Scott Elliott Fahlman (born March 21, 1948) is a computer scientist and Professor Emeritus at Carnegie Mellon University. He is notable for early work on automated planning in a blocks world, on semantic networks, on neural networks (and, in particular, the cascade correlation algorithm), on the Dylan programming language, and on Common Lisp (in particular CMU Common Lisp and he was one of the founders of Lucid Inc.). During the period when it was standardized, he was recognized as "the leader of Common Lisp."[1] Recently, Fahlman has been engaged in constructing a knowledge base, "Scone", based in part on his thesis work on the NETL Semantic Network.[2]

Life and career

Fahlman was born in Medina, Ohio, the son of Lorna May (Dean) and John Emil Fahlman.[3] He received his bachelor's degree and master's degree in 1973 from MIT, and his Ph.D. from MIT in 1977. His Master's thesis advisor was Patrick Winston and his doctoral thesis advisor was Gerald Sussman.[4] He has noted that his doctoral diploma says the degree was awarded for "original research as demonstrated by a thesis in the field of Artificial Intelligence" and suggested that it may be the first to use that term.[5] He is a fellow of the American Association for Artificial Intelligence.

Fahlman acted as thesis advisor for Donald Cohen, David B. McDonald, David S. Touretzky, Skef Wholey, Justin Boyan, Michael Witbrock, and Alicia Tribble Sagae.

From May 1996 to July 2001, Fahlman directed the Justsystem Pittsburgh Research Center.

Emoticons

Fahlman is credited with originating the first smiley emoticon,[6][7][8] which he thought would help people on a message board at Carnegie Mellon to distinguish serious posts from jokes. He proposed the use of :-) and :-( for this purpose, and the symbols caught on. The original message from which these symbols originated was posted on September 19, 1982. The message was recovered by Jeff Baird on September 10, 2002[9] and is quoted:

19-Sep-82 11:44    Scott E  Fahlman             :-)
From: Scott E  Fahlman <Fahlman at Cmu-20c>

I propose that the following character sequence for joke markers:

:-)

ACTIVITY 1: Reproduce the lines of the listing from the line with "ublications" up to and including the line with "Deixe um comentário".

DATA RECORDS:

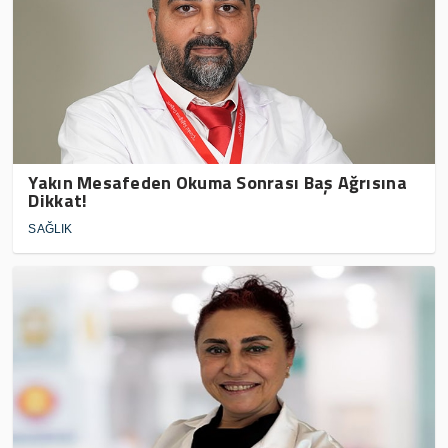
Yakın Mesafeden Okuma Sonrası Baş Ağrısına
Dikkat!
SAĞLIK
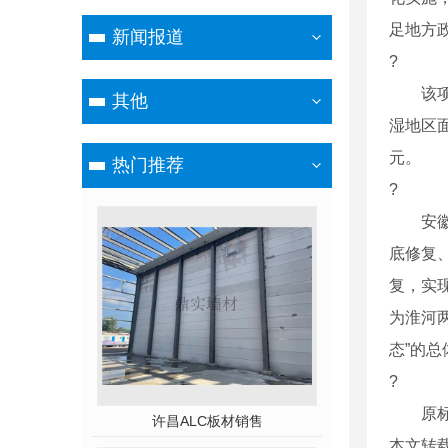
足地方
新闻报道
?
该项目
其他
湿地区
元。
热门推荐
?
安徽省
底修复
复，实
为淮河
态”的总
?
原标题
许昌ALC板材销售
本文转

...

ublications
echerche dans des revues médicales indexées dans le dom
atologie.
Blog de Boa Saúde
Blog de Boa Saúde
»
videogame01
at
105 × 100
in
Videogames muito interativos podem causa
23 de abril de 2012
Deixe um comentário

ACTIVITY 2: Carry on the article about Scott Fahlman from the point where it stops.

RESPONSE BOX 1:
ublications
echerche dans des revues médicales indexées dans le dom
atologie.
Blog de Boa Saúde
Blog de Boa Saúde
»
videogame01
at
105 × 100
in
Videogames muito interativos podem causa
23 de abril de 2012
Deixe um comentário

RESPONSE BOX 2:
Read it sideways.  Actually, it is probably more economical to mark
things that are NOT jokes, given current trends.  For this, use

:-(

Though credited with originating the smiley emoticons, he was not the first emoticon user; a similar marker appeared in an article of Reader's Digest in May 1967.[10] In an interview printed in the New York Times in 1969, Vladimir Nabokov noted, "I often think there should exist a special typographical sign for a smile — some sort of concave mark, a supine round bracket."[11]

References

  1. ^ Gabriel, Richard (1996), Patterns of Software (PDF), Oxford University Press, p. 183, retrieved 2019-05-24
  2. ^ "The Scone Knowledge-Base Project". Carnegie Mellon School of Computer Science. Retrieved 27 October 2013. Scone is a high-performance, open-source knowledge-base (KB) system intended for use as a component in many different software applications.
  3. ^ http://birth-records.mooseroots.com/l/7936852/Scott-Elliott-Fahlman
  4. ^ https://www.cs.cmu.edu/~sef/sefCV.htm
  5. ^ Fahlman, Scott (30 March 2019). "Scott E. Fahlman's answer to Who was the first person to get a PhD degree specifically in 'Artificial Intelligence'? - Quora". Quora. Retrieved 30 March 2019.
  6. ^ "Terms of Service Violation". www.businessweek.com. Retrieved 19 September 2018.
  7. ^ "Smiley Lore :-)". www.cs.cmu.edu. Retrieved 19 September 2018.
  8. ^ :-) turns 25, Associated Press, 2007-09-20, archived from the original on 2007-10-12, retrieved 2007-09-20
  9. ^ Fahlman's original message Retrieved February 19, 2009.
  10. ^ "FACT CHECK: Emoticon (Smiley) Origin". Retrieved 19 September 2018.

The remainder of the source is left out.